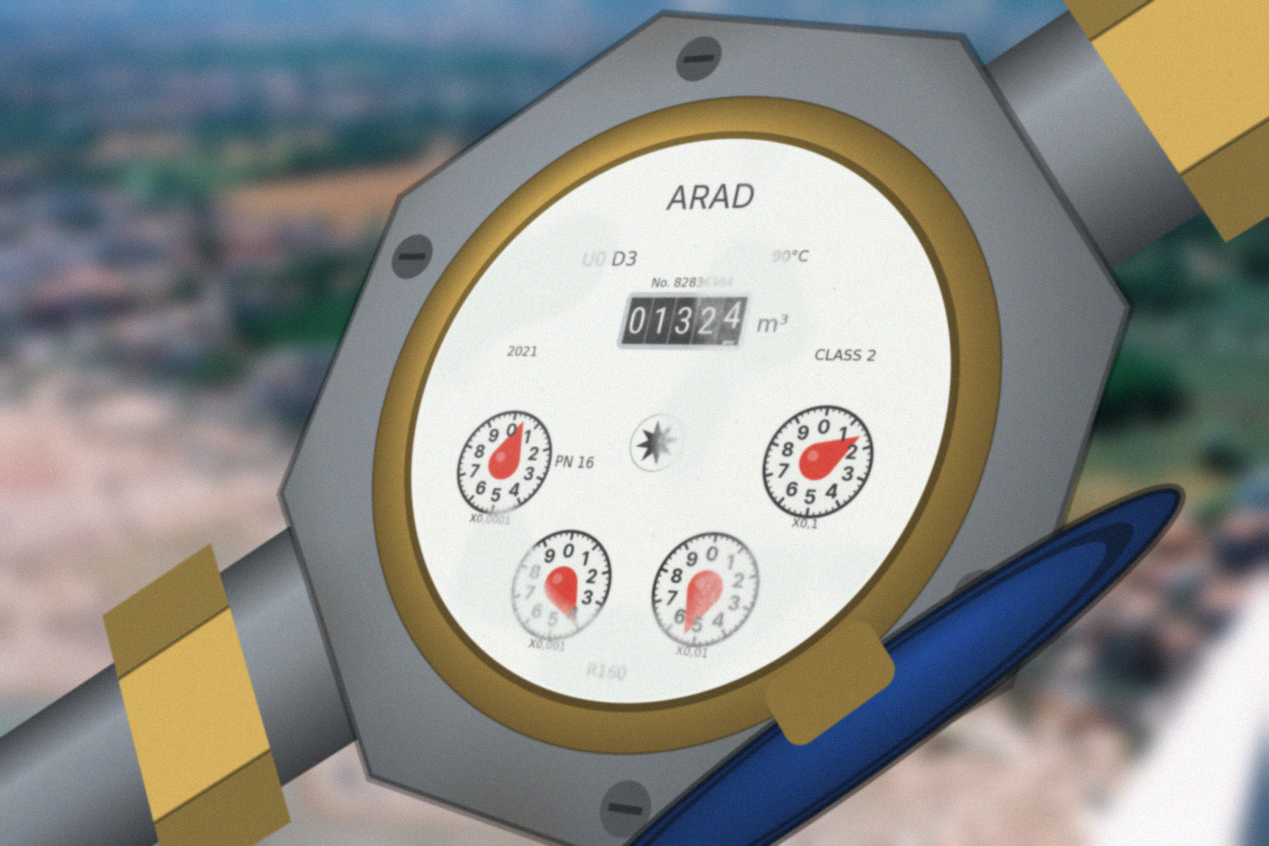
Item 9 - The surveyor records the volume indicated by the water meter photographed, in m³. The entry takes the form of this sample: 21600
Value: 1324.1540
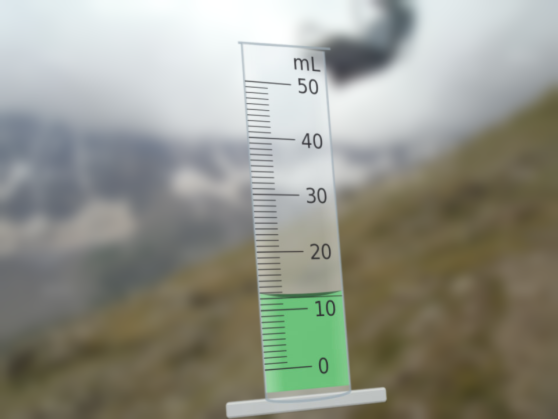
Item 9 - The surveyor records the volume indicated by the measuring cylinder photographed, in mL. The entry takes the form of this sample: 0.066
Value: 12
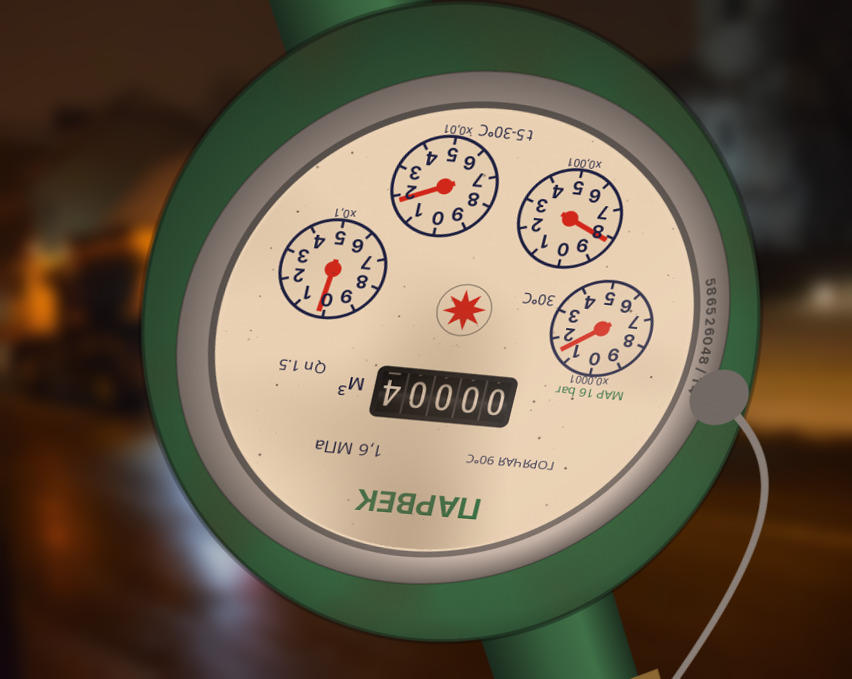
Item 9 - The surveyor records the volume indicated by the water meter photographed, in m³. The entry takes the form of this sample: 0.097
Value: 4.0181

---

Assignment:
Report, copied in full, every line of the items above that contains the string "water", treating uppercase and lowercase letters as different.

Result:
Item 9 - The surveyor records the volume indicated by the water meter photographed, in m³. The entry takes the form of this sample: 21600
Item 9 - The surveyor records the volume indicated by the water meter photographed, in m³. The entry takes the form of this sample: 0.097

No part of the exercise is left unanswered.